**Directions for this task:**
Lines of the material that include the string "weggefallen" should be returned.

**Records provided:**
________________________________________

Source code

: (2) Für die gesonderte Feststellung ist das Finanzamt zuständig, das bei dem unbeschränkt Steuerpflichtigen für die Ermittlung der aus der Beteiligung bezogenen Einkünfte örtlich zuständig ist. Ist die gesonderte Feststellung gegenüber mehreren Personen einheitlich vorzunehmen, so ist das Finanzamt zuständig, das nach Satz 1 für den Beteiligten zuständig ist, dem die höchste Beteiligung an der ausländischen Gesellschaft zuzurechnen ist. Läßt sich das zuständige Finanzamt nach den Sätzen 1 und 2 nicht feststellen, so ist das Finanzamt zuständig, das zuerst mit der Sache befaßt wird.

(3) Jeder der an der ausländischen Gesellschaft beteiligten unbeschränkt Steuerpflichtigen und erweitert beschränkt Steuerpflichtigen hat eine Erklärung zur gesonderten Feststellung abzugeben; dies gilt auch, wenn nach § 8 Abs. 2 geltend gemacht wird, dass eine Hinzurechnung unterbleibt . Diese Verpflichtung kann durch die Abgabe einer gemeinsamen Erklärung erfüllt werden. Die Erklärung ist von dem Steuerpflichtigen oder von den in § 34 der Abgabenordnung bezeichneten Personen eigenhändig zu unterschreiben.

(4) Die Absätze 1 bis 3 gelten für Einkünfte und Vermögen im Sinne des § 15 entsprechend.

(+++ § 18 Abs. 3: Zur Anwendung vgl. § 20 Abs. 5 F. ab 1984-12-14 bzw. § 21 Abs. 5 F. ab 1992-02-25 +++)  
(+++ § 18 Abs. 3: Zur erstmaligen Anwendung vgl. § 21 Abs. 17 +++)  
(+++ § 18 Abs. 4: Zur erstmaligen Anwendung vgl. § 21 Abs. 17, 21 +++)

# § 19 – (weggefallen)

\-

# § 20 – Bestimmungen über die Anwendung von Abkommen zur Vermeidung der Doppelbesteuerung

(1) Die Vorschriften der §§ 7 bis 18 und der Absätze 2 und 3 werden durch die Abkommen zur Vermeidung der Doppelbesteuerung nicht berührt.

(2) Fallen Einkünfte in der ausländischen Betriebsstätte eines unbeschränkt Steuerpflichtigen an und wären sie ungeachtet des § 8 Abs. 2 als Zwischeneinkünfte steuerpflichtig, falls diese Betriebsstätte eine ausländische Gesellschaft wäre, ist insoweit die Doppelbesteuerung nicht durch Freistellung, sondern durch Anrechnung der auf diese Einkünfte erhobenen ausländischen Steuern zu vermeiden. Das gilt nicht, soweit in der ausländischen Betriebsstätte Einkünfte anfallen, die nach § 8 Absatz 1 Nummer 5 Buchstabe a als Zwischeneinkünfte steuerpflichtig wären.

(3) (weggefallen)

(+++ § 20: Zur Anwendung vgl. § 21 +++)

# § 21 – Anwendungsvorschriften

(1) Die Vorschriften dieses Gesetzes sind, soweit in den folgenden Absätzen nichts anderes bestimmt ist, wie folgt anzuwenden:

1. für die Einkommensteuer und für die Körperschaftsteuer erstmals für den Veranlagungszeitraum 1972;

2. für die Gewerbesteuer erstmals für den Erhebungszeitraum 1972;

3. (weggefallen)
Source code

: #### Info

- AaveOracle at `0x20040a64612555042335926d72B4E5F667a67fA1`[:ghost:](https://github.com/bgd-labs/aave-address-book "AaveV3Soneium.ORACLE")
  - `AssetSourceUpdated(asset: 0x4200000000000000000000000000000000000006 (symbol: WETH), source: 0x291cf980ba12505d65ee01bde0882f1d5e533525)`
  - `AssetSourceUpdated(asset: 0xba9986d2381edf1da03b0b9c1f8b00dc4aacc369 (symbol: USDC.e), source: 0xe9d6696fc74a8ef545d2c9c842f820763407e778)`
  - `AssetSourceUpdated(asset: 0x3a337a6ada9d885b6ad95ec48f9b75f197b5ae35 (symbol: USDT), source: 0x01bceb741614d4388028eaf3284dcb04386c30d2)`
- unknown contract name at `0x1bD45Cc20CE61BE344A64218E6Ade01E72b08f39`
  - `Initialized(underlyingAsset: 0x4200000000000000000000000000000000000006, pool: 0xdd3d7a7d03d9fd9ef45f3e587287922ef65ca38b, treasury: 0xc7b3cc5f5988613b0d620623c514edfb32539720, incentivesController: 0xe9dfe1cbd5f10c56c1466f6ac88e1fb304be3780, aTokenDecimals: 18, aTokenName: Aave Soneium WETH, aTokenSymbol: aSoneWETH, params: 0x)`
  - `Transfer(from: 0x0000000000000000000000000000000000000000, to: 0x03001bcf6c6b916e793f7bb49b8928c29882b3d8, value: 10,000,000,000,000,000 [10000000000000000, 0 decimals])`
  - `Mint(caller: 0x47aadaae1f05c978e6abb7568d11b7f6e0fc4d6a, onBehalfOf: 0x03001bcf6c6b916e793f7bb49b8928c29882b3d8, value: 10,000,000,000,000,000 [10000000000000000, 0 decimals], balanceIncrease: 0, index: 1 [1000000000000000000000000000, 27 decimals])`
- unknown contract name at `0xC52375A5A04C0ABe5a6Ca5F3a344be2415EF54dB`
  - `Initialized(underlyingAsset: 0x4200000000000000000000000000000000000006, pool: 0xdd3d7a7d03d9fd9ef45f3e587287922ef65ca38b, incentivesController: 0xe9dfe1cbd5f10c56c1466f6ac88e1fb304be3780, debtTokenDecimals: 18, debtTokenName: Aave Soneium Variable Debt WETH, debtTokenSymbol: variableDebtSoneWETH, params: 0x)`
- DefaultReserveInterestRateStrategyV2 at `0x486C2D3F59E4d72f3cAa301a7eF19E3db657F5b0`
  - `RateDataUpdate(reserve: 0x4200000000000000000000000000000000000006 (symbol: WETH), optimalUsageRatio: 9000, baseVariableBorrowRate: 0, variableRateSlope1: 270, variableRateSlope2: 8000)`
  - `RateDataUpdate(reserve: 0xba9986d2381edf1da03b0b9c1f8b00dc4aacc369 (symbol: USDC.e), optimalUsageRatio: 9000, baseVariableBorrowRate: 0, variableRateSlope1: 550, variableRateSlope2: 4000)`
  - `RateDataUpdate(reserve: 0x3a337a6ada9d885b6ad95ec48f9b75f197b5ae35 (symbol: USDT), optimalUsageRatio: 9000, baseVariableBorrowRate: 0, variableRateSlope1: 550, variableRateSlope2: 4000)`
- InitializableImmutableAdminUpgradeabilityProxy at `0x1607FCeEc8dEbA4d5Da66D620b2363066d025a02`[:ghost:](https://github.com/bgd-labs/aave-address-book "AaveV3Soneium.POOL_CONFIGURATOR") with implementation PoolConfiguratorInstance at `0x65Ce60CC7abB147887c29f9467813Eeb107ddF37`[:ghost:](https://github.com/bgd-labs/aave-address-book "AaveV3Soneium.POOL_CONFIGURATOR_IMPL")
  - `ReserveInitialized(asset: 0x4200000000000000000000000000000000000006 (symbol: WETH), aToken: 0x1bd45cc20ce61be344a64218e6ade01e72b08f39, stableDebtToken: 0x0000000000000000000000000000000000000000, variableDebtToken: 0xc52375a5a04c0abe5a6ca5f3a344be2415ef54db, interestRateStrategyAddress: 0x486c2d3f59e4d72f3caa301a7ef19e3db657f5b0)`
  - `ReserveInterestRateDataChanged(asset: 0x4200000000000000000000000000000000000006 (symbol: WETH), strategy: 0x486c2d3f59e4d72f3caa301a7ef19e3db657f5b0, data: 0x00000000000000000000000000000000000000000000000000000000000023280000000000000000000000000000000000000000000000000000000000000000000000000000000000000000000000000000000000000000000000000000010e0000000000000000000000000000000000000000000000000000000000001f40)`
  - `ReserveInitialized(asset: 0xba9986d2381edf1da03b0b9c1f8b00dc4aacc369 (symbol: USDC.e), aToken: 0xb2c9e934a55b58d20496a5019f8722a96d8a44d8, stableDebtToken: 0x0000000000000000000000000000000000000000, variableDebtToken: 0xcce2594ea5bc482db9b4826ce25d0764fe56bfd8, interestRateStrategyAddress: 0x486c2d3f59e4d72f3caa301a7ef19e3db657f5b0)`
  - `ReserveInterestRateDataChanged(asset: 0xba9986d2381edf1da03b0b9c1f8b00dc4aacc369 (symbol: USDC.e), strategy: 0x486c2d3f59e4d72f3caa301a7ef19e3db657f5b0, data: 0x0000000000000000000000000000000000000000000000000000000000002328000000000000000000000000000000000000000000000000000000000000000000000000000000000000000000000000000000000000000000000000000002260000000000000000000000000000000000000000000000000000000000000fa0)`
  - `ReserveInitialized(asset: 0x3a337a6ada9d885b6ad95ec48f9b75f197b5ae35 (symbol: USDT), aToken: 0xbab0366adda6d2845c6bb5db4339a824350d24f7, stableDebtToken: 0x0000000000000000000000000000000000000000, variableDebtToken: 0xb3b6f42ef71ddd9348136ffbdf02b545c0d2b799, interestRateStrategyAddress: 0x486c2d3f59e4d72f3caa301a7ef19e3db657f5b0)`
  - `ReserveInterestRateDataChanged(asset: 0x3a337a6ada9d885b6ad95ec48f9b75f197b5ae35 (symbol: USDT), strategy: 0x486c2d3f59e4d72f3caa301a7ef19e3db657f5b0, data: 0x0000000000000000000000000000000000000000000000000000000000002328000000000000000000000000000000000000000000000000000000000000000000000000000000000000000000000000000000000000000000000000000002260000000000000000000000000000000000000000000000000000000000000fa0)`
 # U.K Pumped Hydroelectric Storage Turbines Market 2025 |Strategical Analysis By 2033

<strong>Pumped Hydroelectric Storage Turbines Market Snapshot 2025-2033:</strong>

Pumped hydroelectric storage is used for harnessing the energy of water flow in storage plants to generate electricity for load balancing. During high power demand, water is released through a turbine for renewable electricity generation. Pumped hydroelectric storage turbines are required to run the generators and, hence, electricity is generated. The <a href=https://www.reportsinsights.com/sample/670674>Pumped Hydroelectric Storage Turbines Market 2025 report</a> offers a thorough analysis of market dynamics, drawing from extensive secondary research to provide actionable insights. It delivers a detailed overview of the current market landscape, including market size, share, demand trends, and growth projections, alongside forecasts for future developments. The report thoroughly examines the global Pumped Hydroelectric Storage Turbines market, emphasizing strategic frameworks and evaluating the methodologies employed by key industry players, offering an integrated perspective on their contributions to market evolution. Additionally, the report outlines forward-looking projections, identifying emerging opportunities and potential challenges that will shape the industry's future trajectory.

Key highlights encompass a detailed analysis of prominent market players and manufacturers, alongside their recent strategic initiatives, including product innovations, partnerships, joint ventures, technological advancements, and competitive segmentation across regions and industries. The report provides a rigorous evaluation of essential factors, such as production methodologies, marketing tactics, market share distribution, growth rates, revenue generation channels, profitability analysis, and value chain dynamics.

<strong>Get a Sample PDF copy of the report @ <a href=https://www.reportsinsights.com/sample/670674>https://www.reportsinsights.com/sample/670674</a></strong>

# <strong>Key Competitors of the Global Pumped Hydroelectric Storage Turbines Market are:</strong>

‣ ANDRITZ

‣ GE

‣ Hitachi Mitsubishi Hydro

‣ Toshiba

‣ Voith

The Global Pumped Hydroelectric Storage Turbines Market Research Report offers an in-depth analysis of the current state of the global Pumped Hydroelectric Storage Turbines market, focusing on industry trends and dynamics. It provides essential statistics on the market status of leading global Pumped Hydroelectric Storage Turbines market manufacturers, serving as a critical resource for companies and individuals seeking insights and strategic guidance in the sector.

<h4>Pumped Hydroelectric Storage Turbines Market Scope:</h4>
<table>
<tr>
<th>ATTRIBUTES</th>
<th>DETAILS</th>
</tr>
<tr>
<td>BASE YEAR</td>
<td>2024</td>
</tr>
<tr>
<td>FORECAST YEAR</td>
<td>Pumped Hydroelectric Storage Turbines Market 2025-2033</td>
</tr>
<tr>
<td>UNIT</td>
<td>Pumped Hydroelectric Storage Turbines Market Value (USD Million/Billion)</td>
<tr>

________________________________________

**Expected answer:**
# § 19 – (weggefallen)
(3) (weggefallen)
3. (weggefallen)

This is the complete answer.